Anton asks the question, but – oddly – he fails to answer it. If the LIO must be restricted, geographically, then where – and on what basis – do we draw the line? He makes a go of arguing that countries where democracy has no history, and liberalism is unknown, are not likely candidates – but then doesn’t that rule out Syria, where US troops are now fighting? And what about Iraq, hardly a bastion of liberal democracy? Yet the Trump administration shows every indication that they intend to maintain and expand our endless “war on terrorism” in both of those unfortunate countries.
Anton argues that the overreach of the neocons led to:
“A growing awareness of the disconnect between the instrumental policies of that [international] order and its overriding purpose. In restoring a sense of the core objectives behind the LIO’s institutions, Trump actually shows a greater regard for it.”
Far from being a critic of the LIO, Trump is here portrayed as its savior! A neat trick, I must admit, but it won’t work for the reasons given above: Anton has no answer to those who ask “Why must we spend $6 trillion in the Middle East when our own country is falling apart at the seams?” The President rightly says we could’ve rebuilt our country twice over for that amount: how will Anton refute him?

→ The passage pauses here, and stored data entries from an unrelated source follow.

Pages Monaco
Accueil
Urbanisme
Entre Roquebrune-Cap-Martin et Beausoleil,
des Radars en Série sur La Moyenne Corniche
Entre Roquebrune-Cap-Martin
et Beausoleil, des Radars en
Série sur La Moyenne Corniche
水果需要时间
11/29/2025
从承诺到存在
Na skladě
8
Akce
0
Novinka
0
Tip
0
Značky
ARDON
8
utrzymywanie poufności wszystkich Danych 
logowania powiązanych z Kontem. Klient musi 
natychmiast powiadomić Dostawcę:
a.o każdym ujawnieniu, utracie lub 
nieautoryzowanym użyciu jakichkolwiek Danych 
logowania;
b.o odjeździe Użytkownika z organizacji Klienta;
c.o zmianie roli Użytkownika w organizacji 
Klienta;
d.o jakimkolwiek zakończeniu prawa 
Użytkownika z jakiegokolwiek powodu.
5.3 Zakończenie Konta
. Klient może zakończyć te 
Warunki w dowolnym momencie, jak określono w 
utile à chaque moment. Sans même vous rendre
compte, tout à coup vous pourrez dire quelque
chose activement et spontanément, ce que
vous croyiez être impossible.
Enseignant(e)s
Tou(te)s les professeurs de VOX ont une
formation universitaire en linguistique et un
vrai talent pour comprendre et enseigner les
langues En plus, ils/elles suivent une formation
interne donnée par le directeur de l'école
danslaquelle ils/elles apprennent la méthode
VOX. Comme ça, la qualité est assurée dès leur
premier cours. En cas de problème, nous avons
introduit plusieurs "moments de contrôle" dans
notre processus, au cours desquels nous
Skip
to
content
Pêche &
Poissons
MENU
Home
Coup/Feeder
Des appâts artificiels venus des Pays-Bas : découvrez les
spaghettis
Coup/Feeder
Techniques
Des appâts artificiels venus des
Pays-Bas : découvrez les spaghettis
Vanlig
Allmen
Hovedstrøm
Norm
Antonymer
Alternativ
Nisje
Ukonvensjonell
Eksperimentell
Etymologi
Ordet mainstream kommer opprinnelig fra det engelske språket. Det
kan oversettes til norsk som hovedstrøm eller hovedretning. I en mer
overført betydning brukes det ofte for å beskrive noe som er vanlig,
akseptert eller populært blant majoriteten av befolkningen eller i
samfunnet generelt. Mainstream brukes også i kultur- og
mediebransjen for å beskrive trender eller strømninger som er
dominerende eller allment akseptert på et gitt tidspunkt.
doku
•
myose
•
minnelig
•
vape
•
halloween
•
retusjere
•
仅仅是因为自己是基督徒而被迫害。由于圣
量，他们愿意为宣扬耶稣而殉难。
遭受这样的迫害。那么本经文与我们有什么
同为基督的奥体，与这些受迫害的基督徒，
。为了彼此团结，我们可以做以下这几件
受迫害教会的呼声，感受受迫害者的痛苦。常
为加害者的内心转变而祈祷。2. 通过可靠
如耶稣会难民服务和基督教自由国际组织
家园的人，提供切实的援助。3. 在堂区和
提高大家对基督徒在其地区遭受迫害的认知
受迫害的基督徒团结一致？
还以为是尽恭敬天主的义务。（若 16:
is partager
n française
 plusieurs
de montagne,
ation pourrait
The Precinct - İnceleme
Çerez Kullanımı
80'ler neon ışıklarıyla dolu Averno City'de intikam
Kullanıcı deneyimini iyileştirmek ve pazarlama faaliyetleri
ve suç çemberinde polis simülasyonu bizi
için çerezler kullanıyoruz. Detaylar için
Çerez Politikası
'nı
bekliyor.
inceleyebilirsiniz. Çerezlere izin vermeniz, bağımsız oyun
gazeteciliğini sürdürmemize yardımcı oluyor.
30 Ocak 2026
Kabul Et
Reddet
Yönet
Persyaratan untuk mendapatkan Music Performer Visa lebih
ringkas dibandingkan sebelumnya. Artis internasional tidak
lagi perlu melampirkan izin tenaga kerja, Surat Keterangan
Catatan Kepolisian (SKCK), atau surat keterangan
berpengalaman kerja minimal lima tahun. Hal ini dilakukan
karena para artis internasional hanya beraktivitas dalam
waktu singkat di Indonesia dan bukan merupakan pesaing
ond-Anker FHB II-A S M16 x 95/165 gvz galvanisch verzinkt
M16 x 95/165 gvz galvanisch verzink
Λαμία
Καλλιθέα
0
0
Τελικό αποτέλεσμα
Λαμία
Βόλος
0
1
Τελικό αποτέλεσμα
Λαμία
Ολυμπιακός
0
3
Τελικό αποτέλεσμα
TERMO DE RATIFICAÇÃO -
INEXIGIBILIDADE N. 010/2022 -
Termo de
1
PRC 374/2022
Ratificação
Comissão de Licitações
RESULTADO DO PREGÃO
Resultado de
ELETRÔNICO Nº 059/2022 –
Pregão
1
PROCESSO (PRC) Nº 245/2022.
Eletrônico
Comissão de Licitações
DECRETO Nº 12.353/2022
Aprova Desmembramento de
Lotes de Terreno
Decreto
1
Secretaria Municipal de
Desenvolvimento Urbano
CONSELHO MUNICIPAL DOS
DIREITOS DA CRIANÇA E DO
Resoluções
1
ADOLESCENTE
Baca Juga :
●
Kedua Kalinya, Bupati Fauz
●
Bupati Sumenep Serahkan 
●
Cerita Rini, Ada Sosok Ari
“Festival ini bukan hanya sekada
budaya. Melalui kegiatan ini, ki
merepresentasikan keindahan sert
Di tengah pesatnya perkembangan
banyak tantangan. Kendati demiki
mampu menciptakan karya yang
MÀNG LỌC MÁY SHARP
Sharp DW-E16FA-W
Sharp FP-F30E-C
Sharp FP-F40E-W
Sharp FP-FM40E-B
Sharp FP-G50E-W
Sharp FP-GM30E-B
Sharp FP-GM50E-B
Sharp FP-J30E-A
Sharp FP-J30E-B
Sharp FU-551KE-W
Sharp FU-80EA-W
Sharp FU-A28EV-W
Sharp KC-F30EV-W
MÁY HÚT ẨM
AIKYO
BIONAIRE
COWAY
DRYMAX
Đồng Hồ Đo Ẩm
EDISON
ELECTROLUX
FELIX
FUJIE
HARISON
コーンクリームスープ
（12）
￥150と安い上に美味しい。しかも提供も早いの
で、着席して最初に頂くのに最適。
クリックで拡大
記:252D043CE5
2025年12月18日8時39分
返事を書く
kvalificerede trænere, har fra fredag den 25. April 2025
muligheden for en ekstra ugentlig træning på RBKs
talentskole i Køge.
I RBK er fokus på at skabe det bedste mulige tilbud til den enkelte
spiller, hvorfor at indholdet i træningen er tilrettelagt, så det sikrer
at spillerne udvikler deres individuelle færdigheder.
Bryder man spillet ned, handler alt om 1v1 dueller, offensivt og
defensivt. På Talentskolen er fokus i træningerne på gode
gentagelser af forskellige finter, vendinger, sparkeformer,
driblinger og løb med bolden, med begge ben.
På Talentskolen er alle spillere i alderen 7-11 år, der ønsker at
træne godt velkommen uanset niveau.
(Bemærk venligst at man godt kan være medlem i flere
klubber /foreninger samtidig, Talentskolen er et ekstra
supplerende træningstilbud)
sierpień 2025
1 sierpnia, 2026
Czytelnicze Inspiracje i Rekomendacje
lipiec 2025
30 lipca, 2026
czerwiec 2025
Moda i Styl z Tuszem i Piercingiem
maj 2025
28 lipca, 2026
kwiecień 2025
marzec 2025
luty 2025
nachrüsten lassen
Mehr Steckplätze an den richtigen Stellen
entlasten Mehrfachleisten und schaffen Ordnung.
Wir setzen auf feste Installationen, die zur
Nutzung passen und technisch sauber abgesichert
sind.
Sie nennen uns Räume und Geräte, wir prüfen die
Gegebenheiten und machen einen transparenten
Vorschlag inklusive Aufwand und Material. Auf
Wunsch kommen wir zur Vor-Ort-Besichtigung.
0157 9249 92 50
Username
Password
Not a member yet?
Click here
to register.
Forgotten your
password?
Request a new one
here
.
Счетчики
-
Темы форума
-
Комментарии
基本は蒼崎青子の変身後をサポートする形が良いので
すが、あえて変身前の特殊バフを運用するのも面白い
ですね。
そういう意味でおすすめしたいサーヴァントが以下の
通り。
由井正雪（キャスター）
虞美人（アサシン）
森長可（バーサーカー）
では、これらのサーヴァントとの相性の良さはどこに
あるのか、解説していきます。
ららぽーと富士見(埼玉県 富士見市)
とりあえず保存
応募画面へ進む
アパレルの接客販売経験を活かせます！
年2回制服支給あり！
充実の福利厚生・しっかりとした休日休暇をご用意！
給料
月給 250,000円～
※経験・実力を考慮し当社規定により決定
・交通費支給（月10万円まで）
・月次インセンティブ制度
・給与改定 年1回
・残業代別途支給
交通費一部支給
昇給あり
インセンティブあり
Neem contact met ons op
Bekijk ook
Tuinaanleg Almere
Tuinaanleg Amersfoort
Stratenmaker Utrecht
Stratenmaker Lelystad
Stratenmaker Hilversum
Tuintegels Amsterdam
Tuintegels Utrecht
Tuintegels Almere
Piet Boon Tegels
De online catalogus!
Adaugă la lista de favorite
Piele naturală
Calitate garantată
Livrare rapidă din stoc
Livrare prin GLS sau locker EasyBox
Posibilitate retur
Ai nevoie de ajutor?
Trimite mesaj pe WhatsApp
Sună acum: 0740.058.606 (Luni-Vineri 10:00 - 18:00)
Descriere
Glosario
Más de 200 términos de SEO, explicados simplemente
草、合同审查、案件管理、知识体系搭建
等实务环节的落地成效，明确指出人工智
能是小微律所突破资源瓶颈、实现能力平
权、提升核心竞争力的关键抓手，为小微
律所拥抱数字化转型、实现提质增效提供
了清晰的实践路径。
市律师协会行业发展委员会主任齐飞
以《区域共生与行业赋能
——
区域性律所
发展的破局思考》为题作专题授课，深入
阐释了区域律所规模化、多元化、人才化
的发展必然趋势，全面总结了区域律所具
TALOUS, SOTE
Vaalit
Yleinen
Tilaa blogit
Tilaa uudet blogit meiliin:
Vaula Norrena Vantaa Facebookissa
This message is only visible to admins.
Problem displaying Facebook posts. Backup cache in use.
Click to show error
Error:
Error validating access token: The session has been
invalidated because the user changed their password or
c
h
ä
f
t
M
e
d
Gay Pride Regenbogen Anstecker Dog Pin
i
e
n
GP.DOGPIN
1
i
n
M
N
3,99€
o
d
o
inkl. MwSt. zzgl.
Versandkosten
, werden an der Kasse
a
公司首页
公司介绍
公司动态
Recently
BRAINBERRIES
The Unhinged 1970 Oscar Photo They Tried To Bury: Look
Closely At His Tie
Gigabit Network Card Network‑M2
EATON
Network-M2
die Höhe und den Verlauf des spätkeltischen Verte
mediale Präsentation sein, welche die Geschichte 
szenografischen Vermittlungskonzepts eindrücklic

No, we are not Trumpians, that much is clear from Anton’s essay. Indeed, he is quite explicit:
“Trump’s campaign was driven by the basic awareness of ordinary citizens that American peace, prestige, and prosperity were not being served by our foreign policy. Among the many reasons to be hopeful about President Trump’s foreign policy is that he seems to understand that correcting the errors of the neo-interventionists does not require adopting those of the paleo-isolationists.”
Ah yes, the “paleo-isolationists” – that’s us! We, of course, are the real America Firsters, those who recognize that the problem with US foreign policy isn’t just a simple case of “overreach,” but of megalomania. After all, a stated desire to impose a “world homogenous state” on the globe isn’t an ideology so much as it’s a pathology – and a deadly dangerous one when it is married to the mightiest military machine the world has ever seen.
If Anton thinks he will “save” the country from “paleo-isolationism,” he is very much mistaken. For the truth of the matter is that he has failed to recognize that rulers, by their very nature, are incapable of recognizing and respecting the limits of power: they always seek to expand their domain. This is why NATO has continued to expand well beyond the time when it had any real defensive function. This is why the “wise men” who lorded over the LIO didn’t – and couldn’t – stop the very concept from bloating out into an inflated and unsupportable Imperium. This is why the seemingly reasonable demand for the maintenance of American prestige ballooned into an untenable and ungodly hubris.
Men are human beings: they always go overboard. They are constantly testing the limits of their power – and, in the process, starting wars they can neither justify nor win. This is the immutable truth that “paleo-isolationism” is founded on. The good news is that, having challenged the LIO, Trumpism has paved the way for our eventual triumph. The bad news is that, in the process of trying to chart a middle path, the Trump administration may lead us into more of the bloody and cruel wars that Trump campaigned against.